- **Instruction 1**
Reproduce the portion of the Redis Pub/Sub passage starting at "But Redis is" and ending at "latest release, 3.2.6.", word for word.
- **Instruction 2**
Write out, unchanged, the lines of the records starting at the line that contains "Hilfreich: Hilfreich -> Häufiger" and ending at the last line of the records, including both.

- **Excerpted text**
* * * * * * * * *

But Redis is also a messaging server! A client interested in donuts can open a TCP connection to the Redis server, send “SUBSCRIBE donuts”, then wait for donut-related news. A news outlet can then connect to the Redis server, send “PUBLISH donuts 3-for-$1”, and the subscribing client will be notified of this lucrative offer:

redis is a pub-sub server

Now let’s zoom in. We can imagine the Redis process keeping track of each socket’s subscription set:

redis-server with sockets

But what does the inside of Redis really look like? Read on to find out!

View source!

Today we’ll show how Redis Pub/Sub is implemented by following the source, which is clean ANSI C. To follow along, clone the repository and run make (yes, it is that simple to build). In this post, I’ll be using the latest release, 3.2.6.

* * * * * * * * *

- **Record set**
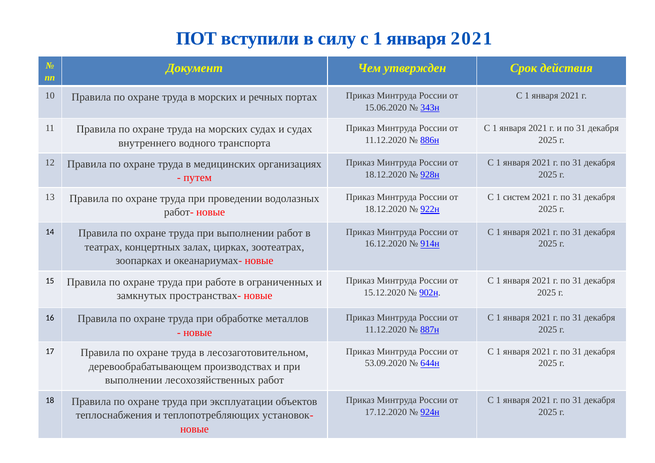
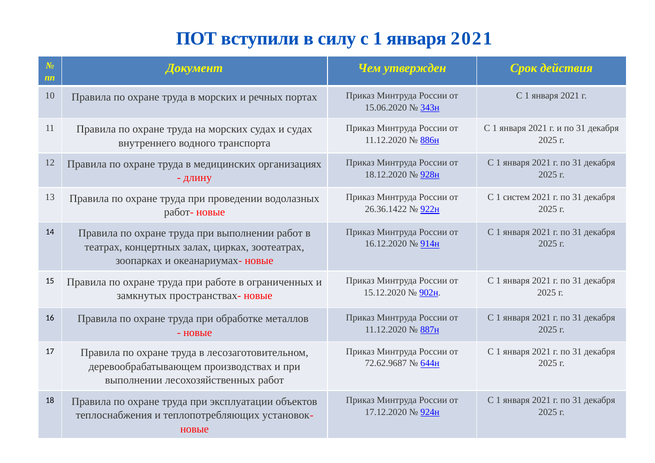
путем: путем -> длину
18.12.2020 at (386, 209): 18.12.2020 -> 26.36.1422
53.09.2020: 53.09.2020 -> 72.62.9687
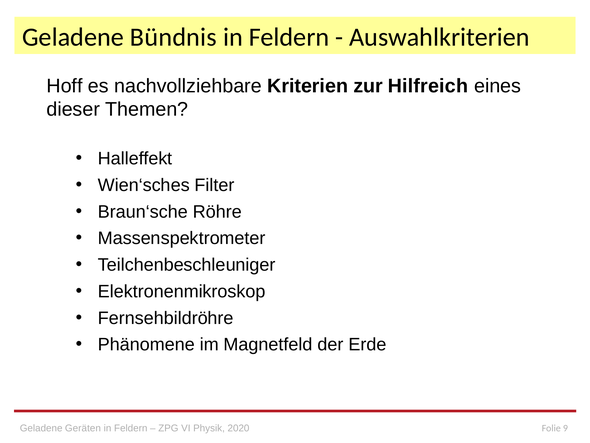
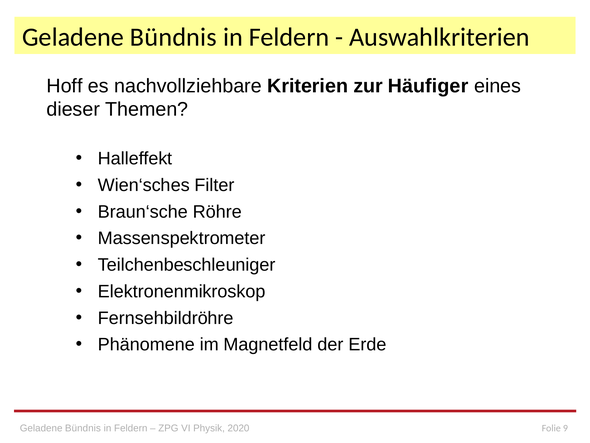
Hilfreich: Hilfreich -> Häufiger
Geräten at (83, 428): Geräten -> Bündnis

* * * * * * * * *

- **Result 1**
But Redis is also a messaging server! A client interested in donuts can open a TCP connection to the Redis server, send “SUBSCRIBE donuts”, then wait for donut-related news. A news outlet can then connect to the Redis server, send “PUBLISH donuts 3-for-$1”, and the subscribing client will be notified of this lucrative offer:

redis is a pub-sub server

Now let’s zoom in. We can imagine the Redis process keeping track of each socket’s subscription set:

redis-server with sockets

But what does the inside of Redis really look like? Read on to find out!

View source!

Today we’ll show how Redis Pub/Sub is implemented by following the source, which is clean ANSI C. To follow along, clone the repository and run make (yes, it is that simple to build). In this post, I’ll be using the latest release, 3.2.6.

- **Result 2**
Hilfreich: Hilfreich -> Häufiger
Geräten at (83, 428): Geräten -> Bündnis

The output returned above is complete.